CD151 has been recognized as a prognostic marker, the therapeutic target of breast cancers, but less explored for small molecule inhibitors due to lack of a validated model. The 3-D structure of CD151 large extracellular loop (LEL) was modeled using the LOMETS server and validated by the Ramachandran plot. The validated structure was employed for molecular docking and structure-based pharmacophore analysis. Druglikeness was evaluated by the ADMET description protocol. Antiproliferative activity was evaluated by MTT, BrdU incorporation, flow cytometry, and cell death ELISA^PLUS assay. This study predicted the best model for CD151-LEL with 94.1% residues in favored regions and Z score −2.79 kcal/mol using the threading method. The web-based receptor cavity method identified one functional target site, which was suitable for the binding of aromatic and heterocyclic compounds. Molecular docking study identified pyrocatechol (PCL) and 5-fluorouracil (FU) as potential leads of CD151-LEL. The pharmacophore model identified interaction points of modeled CD151-LEL with PCL and FU. Also, the analysis of ADMET properties revealed the drug-likeness of PCL and FU. The viability of MDA-MB 231 cells was significantly reduced with PCL and FU but less affected MCF-12A, normal healthy breast epithelial cell line. With 50% toxic concentration, both PCL and FU significantly inhibited 82.46 and 87.12% proliferation, respectively, of MDA-MB 231 cells by altering morphology and inducing G1 cell cycle arrest and apoptosis. In addition, PCL and FU inhibited the CD151 expression by 4.5-and 4.8-folds, respectively. This study suggests the further assessment of pyrocatechol as a potential lead of CD151 in breast cancer at the molecular level.

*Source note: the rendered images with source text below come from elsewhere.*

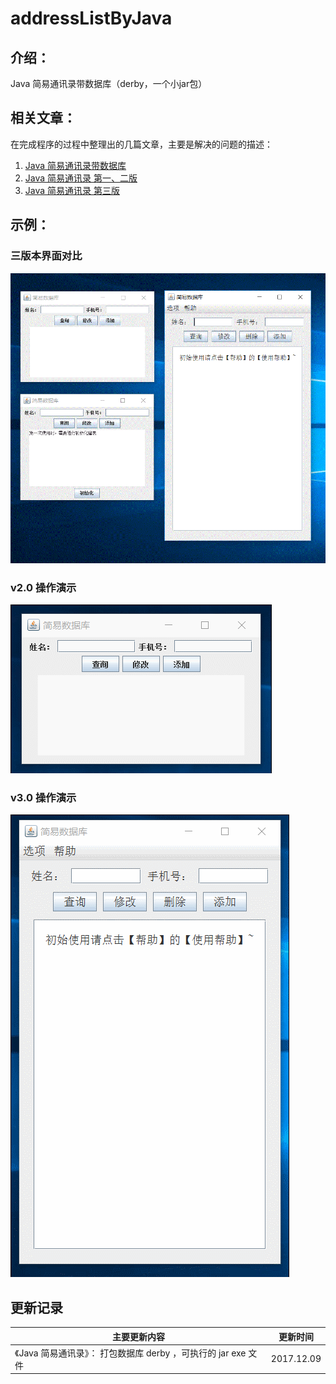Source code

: # addressListByJava

## 介绍：

Java 简易通讯录带数据库（derby，一个小jar包）

## 相关文章：

在完成程序的过程中整理出的几篇文章，主要是解决的问题的描述：

1. [Java 简易通讯录带数据库 ](<https://mp.weixin.qq.com/s?biz=MzIwMjk2MTQ1MQ==&mid=2247483958&idx=1&sn=c3e093ca6f7724046e84a87c1f98749e&chksm=96d7e572a1a06c6457396cbea3b83ce0ddf425f7ee953904f7dffc570fddd195d3e0a0c5052f#rd> )
2. [Java 简易通讯录 第一、二版](<https://mp.weixin.qq.com/s?biz=MzIwMjk2MTQ1MQ==&mid=2247483958&idx=2&sn=79cab6866ef55e77c86b3f220d830ef8&chksm=96d7e572a1a06c64c617c46ea0f72e246cf41c35f321db70a5b32dbbc3b526bbaba443c80134#rd>)
3. [Java 简易通讯录 第三版](<https://mp.weixin.qq.com/s?biz=MzIwMjk2MTQ1MQ==&mid=2247483958&idx=3&sn=f96a534603d80fb3a730804aac8fd102&chksm=96d7e572a1a06c647092cc1c410f84cfef2f87c6ee0b87bee33064209faccc4f498cbfb278c8#rd>)

## 示例：

### 三版本界面对比 

![界面对比](https://github.com/evenIfAlsoGo/someTools/blob/master/addressListByJava/assets/界面对比.gif)

### v2.0 操作演示 

![界面演示](https://github.com/evenIfAlsoGo/someTools/blob/master/addressListByJava/assets/界面演示.gif)

### v3.0 操作演示

![新界面](https://github.com/evenIfAlsoGo/someTools/blob/master/addressListByJava/assets/新界面.gif)

## 更新记录

| 主要更新内容                                                 | 更新时间   |
| ------------------------------------------------------------ | ---------- |
| 《Java 简易通讯录》： 打包数据库 derby ，可执行的 jar exe 文件 | 2017.12.09 |

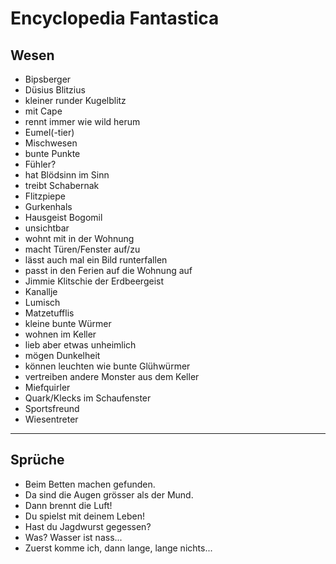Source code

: # Encyclopedia Fantastica

## Wesen
* Bipsberger
* Düsius Blitzius
 * kleiner runder Kugelblitz
 * mit Cape
 * rennt immer wie wild herum
* Eumel(-tier)
 * Mischwesen
 * bunte Punkte
 * Fühler?
 * hat Blödsinn im Sinn
 * treibt Schabernak
* Flitzpiepe
* Gurkenhals
* Hausgeist Bogomil
 * unsichtbar
 * wohnt mit in der Wohnung
 * macht Türen/Fenster auf/zu
 * lässt auch mal ein Bild runterfallen
 * passt in den Ferien auf die Wohnung auf
* Jimmie Klitschie der Erdbeergeist
* Kanallje
* Lumisch
* Matzetufflis
 * kleine bunte Würmer
 * wohnen im Keller
 * lieb aber etwas unheimlich
 * mögen Dunkelheit
 * können leuchten wie bunte Glühwürmer
 * vertreiben andere Monster aus dem Keller
* Miefquirler
* Quark/Klecks im Schaufenster
* Sportsfreund
* Wiesentreter

---

## Sprüche
* Beim Betten machen gefunden.
* Da sind die Augen grösser als der Mund.
* Dann brennt die Luft!
* Du spielst mit deinem Leben!
* Hast du Jagdwurst gegessen?
* Was? Wasser ist nass...
* Zuerst komme ich, dann lange, lange nichts...
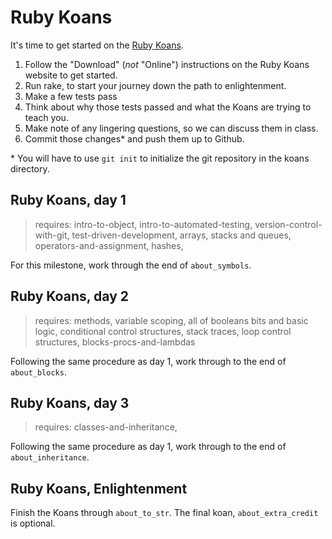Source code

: # Ruby Koans

It's time to get started on the [Ruby Koans](http://rubykoans.com/).

1. Follow the "Download" (_not_ "Online") instructions on the Ruby Koans website to get started.
2. Run rake, to start your journey down the path to enlightenment.
3. Make a few tests pass
3. Think about why those tests passed and what the Koans are trying to teach you.
4. Make note of any lingering questions, so we can discuss them in class.
5. Commit those changes\* and push them up to Github.

\* You will have to use `git init` to initialize the git repository in the koans directory.

## Ruby Koans, day 1
> requires: intro-to-object, intro-to-automated-testing, version-control-with-git, test-driven-development, arrays, stacks and queues, operators-and-assignment, hashes,

For this milestone, work through the end of `about_symbols`.

## Ruby Koans, day 2

> requires: methods, variable scoping, all of booleans bits and basic logic, conditional control structures, stack traces, loop control structures, blocks-procs-and-lambdas

Following the same procedure as day 1, work through to the end of `about_blocks`.

## Ruby Koans, day 3

> requires: classes-and-inheritance,

Following the same procedure as day 1, work through to the end of `about_inheritance`.

## Ruby Koans, Enlightenment

Finish the Koans through `about_to_str`.  The final koan, `about_extra_credit` is optional.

CD151被公认为是乳腺癌的预后指标，是乳腺癌的治疗靶标，但由于缺乏经过验证的模型，对小分子抑制剂的研究较少。使用LOMETS服务器对CD151大细胞外环（LEL）的3-D结构进行了建模，并通过Ramachandran图进行了验证。经验证的结构用于分子对接和基于结构的药效团分析。通过ADMET描述方案评估药物相似性。通过MTT，BrdU掺入，流式细胞术和细胞死亡ELISA ^PLUS评估抗增殖活性分析。这项研究使用穿线方法预测了CD151-LEL的最佳模型，其在有利区域的残基为94.1％，Z评分为-2.79 kcal / mol。基于网络的受体腔法确定了一个功能性目标位点，该位点适用于芳香族和杂环化合物的结合。分子对接研究确定了邻苯二酚（PCL）和5-氟尿嘧啶（FU）是CD151-LEL的潜在先导。药效团模型确定了建模的CD151-LEL与PCL和FU的相互作用点。同样，对ADMET特性的分析揭示了PCL和FU的药物相似性。PCL和FU可以显着降低MDA-MB 231细胞的活力，但对MCF-12A（正常的健康乳腺上皮细胞系）的影响较小。毒性浓度为50％时，PCL和FU分别分别显着抑制82.46和87.12％的增殖，MDA-MB 231细胞通过改变形态并诱导G1细胞周期阻滞和凋亡而发生凋亡。此外，PCL和FU分别抑制CD151表达4.5倍和4.8倍。这项研究建议在分子水平上进一步评估邻苯二酚作为乳腺癌中CD151的潜在先导。